We comprehensively assessed cardiac workload and problems in her right-sided heart failure. FEL is known as a parameter of cardiac workload to predict ventricular deterioration in various heart diseases [6, 7], including heart valve disease, cardiomyopathy, and congenital heart disease. Regarding the right ventricular deterioration, Shibata et al. reported that FEL through the pulmonary valve after tetralogy of Fallot (TOF) repair was correlated with QRS duration prolongation in an electrocardiogram [8]. In our case, her FEL of the right-sided heart system calculated from four-dimensional flow MRI was very high due to the combination of moderate RVOT stenosis, moderate PR, and severe TR. It is reported that RV cannot obtain reverse remodeling of the normal range after pulmonary valve replacement (PVR), if re-operation is too late [9]. Integrated FEL in the right-sided heart system might be a useful tool to consider the timing of re-operation before RV dysfunction or enlargement is developed.

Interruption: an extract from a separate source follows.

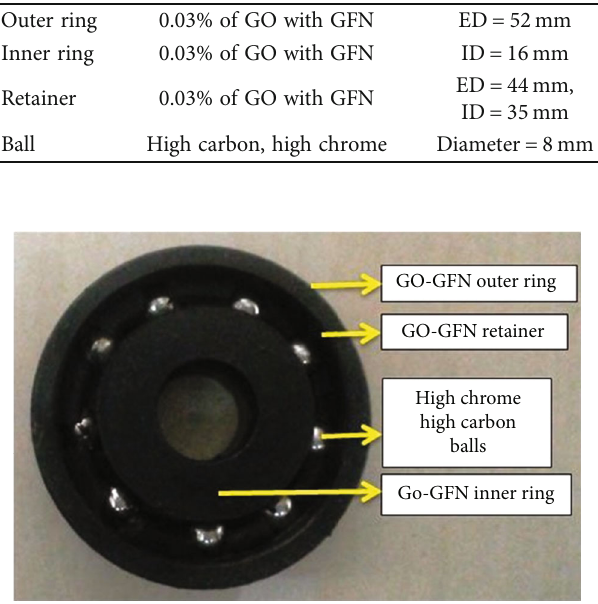
Figure 4: Fabricated hybrid GO-GFN nanopolymer bearing.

IVPD represents left ventricle sucking force, which has a good correlation with tau index used as the gold-standard indicator of diastolic function [10, 11]. Mid-to-apical IVPD shows an indicator of active sucking force [12, 13]. Surgical intervention of the tricuspid and pulmonary valve regurgitation increased the LV preload; therefore, the surgical indication should be carefully considered for each patient with an impaired LV function. Her total and mid-to-apical IVPD showed that her sucking forces were preserved, suggesting a good tolerance against LV volume increase after re-operation.

Arrhythmias and conduction disturbances are also common after late complications of a repaired Ross procedure. Atrial tachy-arrhythmias result in LV dysfunction, leading to systolic heart failure [14, 15]. Some reports have shown that catheter ablation for AF improved LV function and the probability of survival [16, 17]; however, atrial arrhythmic involvement in RV dysfunction has not really been explored. In this case, ablation for AFL might have been effective to improve the RV dysfunction after RVOTR. Furthermore, evaluation of this using Carto® mapping enabled appropriate ablation. If atrial tachycardia had continued after the operation, ablation of atrioventricular node would have been needed to keep an appropriate heart rate. Although, in fact, she underwent a pacemaker implantation due to her sinus dysfunction, only one lead in the atrium was required after the operation. We could avoid the placement of a ventricular lead through the tricuspid valve, owing to the disappearance of her arrhythmia. Because patients with adult congenital heart disease (ACHD) have often undergone several previous surgeries and their hearts are anatomically different from normal hearts, the cause of arrhythmia is often complicated. Electrical mapping before re-operation using Carto® mapping is useful to treat arrhythmia in patients with ACHD.

A four-dimensional imaging tool was useful in making the decision of re-operation in a patient with complex ACHD. We should consider comprehensively the optimal timing of surgery.